> [PROBLEM DETAILS] Starting with the line that contains "witness for stateless execution." and stopping after the line that contains "the contract storage.", copy the entries below exactly. Include nothing else.

(Dataset entries)
= = = = = = =

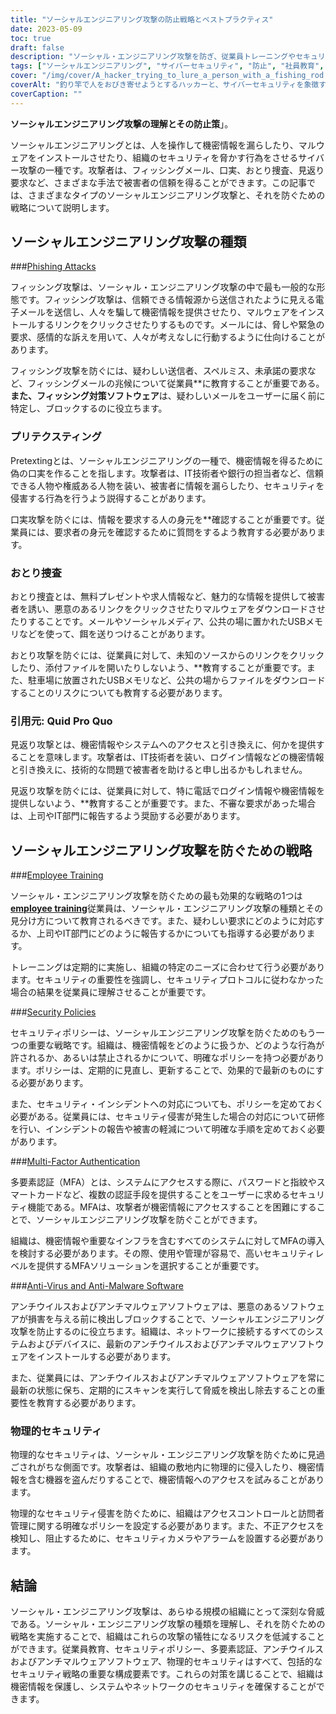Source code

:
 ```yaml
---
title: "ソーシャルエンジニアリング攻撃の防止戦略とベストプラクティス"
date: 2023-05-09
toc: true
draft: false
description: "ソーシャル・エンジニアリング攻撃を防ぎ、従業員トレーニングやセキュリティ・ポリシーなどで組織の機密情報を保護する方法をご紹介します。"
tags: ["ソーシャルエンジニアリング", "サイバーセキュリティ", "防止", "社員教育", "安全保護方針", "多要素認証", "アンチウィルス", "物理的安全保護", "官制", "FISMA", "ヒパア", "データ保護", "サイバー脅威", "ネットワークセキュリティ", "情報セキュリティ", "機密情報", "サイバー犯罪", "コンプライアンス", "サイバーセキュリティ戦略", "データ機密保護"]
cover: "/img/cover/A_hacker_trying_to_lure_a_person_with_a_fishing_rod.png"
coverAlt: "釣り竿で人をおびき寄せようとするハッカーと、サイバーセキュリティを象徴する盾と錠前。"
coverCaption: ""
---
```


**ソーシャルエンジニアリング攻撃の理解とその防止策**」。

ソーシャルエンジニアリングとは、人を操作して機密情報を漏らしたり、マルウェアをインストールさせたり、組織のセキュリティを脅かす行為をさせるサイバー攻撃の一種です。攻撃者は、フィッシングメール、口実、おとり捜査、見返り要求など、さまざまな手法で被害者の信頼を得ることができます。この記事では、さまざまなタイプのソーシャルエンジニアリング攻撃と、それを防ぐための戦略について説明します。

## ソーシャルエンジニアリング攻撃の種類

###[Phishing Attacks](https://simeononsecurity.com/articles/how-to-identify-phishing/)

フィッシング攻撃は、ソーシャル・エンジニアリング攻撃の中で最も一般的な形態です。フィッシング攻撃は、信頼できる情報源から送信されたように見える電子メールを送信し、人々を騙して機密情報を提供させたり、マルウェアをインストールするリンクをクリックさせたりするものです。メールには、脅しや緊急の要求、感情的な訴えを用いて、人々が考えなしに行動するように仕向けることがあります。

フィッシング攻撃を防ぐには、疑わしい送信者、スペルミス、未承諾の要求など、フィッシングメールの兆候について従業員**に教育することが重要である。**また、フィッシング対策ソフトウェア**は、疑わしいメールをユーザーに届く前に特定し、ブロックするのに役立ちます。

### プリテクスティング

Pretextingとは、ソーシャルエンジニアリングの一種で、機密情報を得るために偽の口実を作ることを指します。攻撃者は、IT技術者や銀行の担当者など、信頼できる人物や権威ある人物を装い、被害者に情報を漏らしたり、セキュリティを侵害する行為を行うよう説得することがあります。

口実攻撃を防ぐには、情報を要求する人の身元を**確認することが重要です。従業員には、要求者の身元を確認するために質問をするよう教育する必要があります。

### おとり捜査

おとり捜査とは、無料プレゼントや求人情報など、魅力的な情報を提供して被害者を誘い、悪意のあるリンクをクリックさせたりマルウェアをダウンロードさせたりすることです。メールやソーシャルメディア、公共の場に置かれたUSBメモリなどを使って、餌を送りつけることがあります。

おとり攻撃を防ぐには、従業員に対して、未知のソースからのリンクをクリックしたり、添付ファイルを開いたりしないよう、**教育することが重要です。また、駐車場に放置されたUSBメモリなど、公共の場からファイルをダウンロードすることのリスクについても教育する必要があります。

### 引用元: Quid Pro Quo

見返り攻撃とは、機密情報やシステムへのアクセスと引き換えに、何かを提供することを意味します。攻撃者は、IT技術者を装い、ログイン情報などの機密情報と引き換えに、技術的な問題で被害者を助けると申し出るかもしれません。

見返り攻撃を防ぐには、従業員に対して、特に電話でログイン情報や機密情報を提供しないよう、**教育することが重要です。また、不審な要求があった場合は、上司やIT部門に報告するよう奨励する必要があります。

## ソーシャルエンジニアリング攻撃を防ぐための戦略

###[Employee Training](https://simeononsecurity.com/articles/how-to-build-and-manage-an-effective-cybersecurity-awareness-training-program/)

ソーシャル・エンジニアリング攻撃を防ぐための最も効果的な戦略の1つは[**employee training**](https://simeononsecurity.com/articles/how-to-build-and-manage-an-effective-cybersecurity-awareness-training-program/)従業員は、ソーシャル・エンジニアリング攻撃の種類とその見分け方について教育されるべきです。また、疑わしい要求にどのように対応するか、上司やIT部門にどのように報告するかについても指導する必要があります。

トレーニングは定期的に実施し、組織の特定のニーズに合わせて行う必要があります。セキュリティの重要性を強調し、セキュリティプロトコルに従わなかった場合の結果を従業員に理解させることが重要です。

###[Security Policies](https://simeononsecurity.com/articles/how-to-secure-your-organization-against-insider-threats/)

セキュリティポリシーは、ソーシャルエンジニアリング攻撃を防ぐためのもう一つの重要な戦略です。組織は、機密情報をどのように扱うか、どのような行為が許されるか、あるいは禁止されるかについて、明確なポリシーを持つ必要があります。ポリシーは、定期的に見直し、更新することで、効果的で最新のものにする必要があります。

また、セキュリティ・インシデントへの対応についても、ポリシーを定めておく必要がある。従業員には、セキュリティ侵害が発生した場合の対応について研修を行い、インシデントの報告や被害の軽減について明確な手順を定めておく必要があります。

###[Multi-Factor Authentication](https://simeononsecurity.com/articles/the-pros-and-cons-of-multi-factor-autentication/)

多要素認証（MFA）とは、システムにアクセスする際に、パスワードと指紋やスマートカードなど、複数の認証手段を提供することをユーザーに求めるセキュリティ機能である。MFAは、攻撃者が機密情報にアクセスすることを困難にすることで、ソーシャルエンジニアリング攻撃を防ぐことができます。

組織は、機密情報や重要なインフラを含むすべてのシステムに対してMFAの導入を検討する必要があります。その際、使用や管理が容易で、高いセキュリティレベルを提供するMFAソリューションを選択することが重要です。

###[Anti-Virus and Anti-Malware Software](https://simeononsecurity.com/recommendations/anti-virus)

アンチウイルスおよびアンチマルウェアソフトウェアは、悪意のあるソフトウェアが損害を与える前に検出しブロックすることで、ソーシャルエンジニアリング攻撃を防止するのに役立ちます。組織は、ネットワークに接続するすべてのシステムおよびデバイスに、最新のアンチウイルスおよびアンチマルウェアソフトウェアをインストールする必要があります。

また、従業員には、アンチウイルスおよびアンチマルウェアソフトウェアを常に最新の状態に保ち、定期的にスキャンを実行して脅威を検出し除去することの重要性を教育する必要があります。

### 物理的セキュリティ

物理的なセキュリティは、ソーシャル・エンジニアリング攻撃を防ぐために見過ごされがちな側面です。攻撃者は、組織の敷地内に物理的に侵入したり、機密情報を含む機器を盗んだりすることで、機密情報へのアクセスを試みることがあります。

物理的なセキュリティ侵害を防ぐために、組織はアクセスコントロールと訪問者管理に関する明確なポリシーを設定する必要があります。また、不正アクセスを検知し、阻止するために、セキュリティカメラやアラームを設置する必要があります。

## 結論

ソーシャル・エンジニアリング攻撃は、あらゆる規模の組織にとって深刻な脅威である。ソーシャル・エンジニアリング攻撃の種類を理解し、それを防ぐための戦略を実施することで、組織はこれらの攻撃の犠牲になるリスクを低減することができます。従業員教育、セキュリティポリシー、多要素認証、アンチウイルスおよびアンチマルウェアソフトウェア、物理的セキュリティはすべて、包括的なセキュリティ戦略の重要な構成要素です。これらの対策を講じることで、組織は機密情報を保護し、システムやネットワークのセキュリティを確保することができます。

= = = = = = =

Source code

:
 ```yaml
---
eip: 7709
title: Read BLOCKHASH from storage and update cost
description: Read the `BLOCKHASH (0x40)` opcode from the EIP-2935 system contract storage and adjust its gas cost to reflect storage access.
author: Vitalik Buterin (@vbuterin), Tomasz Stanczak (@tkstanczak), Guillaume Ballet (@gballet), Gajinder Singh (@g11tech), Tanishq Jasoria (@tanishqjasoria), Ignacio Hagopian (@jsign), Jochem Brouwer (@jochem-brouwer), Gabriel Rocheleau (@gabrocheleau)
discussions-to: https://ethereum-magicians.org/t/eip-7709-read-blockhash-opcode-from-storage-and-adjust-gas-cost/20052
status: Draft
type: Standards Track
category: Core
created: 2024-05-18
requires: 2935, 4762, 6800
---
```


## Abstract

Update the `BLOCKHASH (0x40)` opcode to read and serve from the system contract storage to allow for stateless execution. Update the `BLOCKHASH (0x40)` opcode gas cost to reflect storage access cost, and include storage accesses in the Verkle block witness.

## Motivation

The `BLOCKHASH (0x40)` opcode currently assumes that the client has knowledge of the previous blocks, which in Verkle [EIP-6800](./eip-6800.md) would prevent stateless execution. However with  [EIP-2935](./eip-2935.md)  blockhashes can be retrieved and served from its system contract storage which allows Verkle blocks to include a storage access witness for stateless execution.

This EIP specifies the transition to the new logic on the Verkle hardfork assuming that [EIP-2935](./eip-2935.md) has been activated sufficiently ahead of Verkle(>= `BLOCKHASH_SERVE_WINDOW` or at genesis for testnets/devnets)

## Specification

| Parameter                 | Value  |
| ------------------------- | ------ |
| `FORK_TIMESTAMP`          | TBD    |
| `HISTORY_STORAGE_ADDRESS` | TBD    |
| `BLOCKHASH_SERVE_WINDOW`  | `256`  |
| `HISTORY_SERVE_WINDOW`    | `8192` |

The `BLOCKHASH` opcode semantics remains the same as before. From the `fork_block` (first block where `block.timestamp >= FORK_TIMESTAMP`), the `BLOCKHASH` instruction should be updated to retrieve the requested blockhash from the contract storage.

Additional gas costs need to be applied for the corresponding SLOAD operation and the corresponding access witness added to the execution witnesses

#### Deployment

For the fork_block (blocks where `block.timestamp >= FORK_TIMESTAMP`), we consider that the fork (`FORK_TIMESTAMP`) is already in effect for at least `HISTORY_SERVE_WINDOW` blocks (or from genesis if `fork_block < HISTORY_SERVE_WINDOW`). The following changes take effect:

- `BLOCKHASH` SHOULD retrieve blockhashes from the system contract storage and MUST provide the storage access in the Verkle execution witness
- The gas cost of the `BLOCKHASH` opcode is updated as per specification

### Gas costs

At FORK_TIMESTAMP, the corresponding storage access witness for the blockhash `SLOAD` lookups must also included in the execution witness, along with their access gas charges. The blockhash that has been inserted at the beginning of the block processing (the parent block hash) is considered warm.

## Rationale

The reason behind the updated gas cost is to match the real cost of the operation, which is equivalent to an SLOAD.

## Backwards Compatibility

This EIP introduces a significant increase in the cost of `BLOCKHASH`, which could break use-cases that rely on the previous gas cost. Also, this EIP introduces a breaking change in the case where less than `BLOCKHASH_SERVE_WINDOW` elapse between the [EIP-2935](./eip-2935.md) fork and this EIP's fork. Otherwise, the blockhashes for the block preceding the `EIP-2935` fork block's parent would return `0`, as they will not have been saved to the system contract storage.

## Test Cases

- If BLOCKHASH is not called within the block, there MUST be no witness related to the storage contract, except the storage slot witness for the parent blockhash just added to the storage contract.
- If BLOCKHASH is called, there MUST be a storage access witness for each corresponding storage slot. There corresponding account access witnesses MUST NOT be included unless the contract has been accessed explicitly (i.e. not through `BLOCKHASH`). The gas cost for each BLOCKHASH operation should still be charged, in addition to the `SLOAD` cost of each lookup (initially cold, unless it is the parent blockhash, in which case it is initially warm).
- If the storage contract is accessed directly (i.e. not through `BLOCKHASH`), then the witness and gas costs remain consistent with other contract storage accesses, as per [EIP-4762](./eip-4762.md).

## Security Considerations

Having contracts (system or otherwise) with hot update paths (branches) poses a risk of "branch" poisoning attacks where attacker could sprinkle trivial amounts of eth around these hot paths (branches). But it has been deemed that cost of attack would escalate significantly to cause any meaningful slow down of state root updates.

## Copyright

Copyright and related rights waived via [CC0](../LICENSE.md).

= = = = = = =

> [RESULT OF THE EXERCISE]
The `BLOCKHASH (0x40)` opcode currently assumes that the client has knowledge of the previous blocks, which in Verkle [EIP-6800](./eip-6800.md) would prevent stateless execution. However with  [EIP-2935](./eip-2935.md)  blockhashes can be retrieved and served from its system contract storage which allows Verkle blocks to include a storage access witness for stateless execution.

This EIP specifies the transition to the new logic on the Verkle hardfork assuming that [EIP-2935](./eip-2935.md) has been activated sufficiently ahead of Verkle(>= `BLOCKHASH_SERVE_WINDOW` or at genesis for testnets/devnets)

## Specification

| Parameter                 | Value  |
| ------------------------- | ------ |
| `FORK_TIMESTAMP`          | TBD    |
| `HISTORY_STORAGE_ADDRESS` | TBD    |
| `BLOCKHASH_SERVE_WINDOW`  | `256`  |
| `HISTORY_SERVE_WINDOW`    | `8192` |

The `BLOCKHASH` opcode semantics remains the same as before. From the `fork_block` (first block where `block.timestamp >= FORK_TIMESTAMP`), the `BLOCKHASH` instruction should be updated to retrieve the requested blockhash from the contract storage.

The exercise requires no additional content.